The secret to these guys is that they don’t want girl friends or even wives. I always wonder where their wives went — some got cancer and some just left, I think — but there isn’t a lot of girl friend material around here once you get past high school age. This is no town for a lady. It’s mannerly enough, but no education, no money, no scope for improvement. As my dad used to say, “them as have get up and go, got up and went.” What these guys really want is a mother: someone to cook and wash and clean. Only the ex-military seem able to keep house by themselves.
We have our little dramas. Once I watched two brothers meet on the spur road out here.

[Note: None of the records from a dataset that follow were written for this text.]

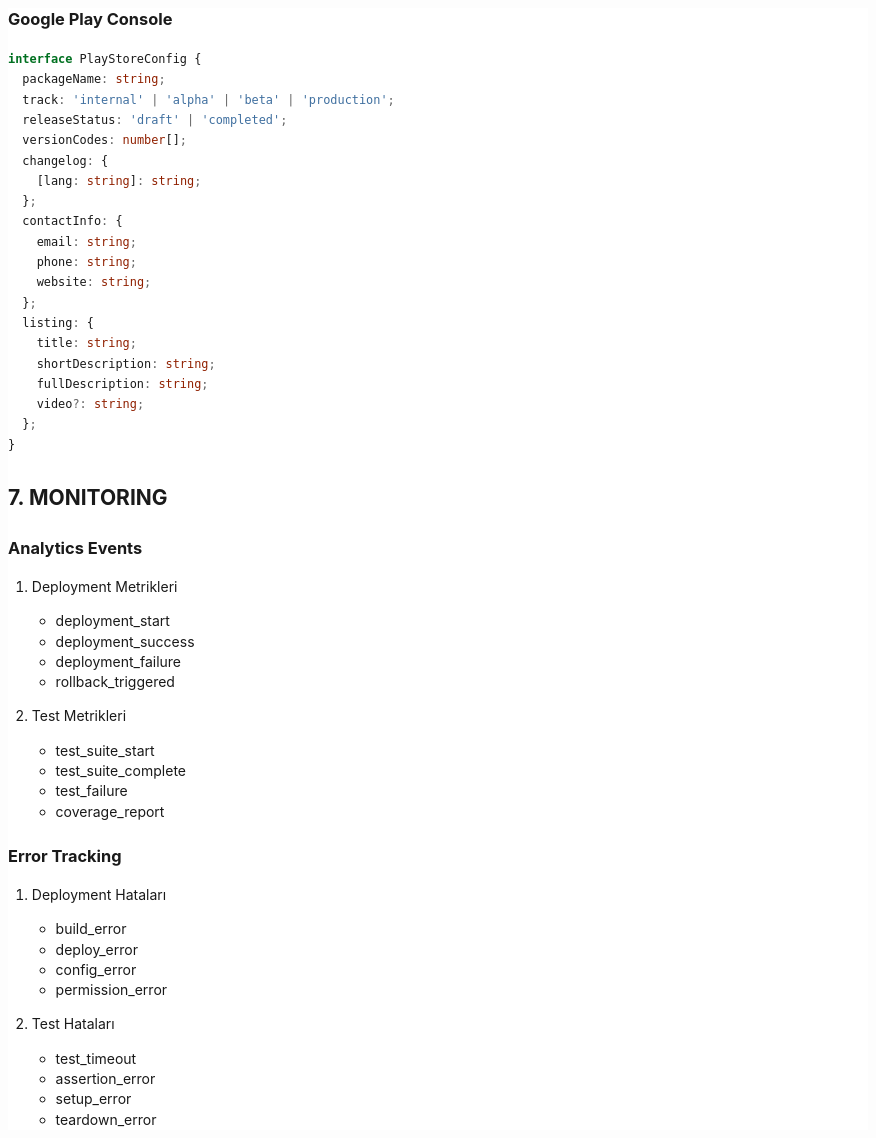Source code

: ### Google Play Console
```typescript
interface PlayStoreConfig {
  packageName: string;
  track: 'internal' | 'alpha' | 'beta' | 'production';
  releaseStatus: 'draft' | 'completed';
  versionCodes: number[];
  changelog: {
    [lang: string]: string;
  };
  contactInfo: {
    email: string;
    phone: string;
    website: string;
  };
  listing: {
    title: string;
    shortDescription: string;
    fullDescription: string;
    video?: string;
  };
}
```

## 7. MONITORING

### Analytics Events
1. Deployment Metrikleri
   - deployment_start
   - deployment_success
   - deployment_failure
   - rollback_triggered

2. Test Metrikleri
   - test_suite_start
   - test_suite_complete
   - test_failure
   - coverage_report

### Error Tracking
1. Deployment Hataları
   - build_error
   - deploy_error
   - config_error
   - permission_error

2. Test Hataları
   - test_timeout
   - assertion_error
   - setup_error
   - teardown_error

They stopped with their windows even and probably talked for a half hour. Their wives hate each other and they never got a chance to see each other any other way. Everyone had to drive out into the alfalfa field to get around them, but we all understood and we didn’t mind. Once there was a fistfight, which was a problem because the commissioners won’t put in a phone line and that’s before I sold a story for enough to buy a cell phone. Once there was shooting, but it was only the town maintenance guy picking off the muskrat that kept digging holes in the dike around the lagoon.
What I wait for is the rich rancher’s wife who brings out her little weekly bag of trash in her big old white Caddie. She’s old but very elegant and drives about five miles an hour. Her three little poodles bounce around in the car like yapping popcorn while she gracefully gets out, takes that bag out of her trunk, tosses it, and waves before she leaves. She always comes on Saturday. When her door is open, I can hear over the yammer of the dogs that she, same as me, is listening to the opera. Not too far away a meadowlark sings its aria.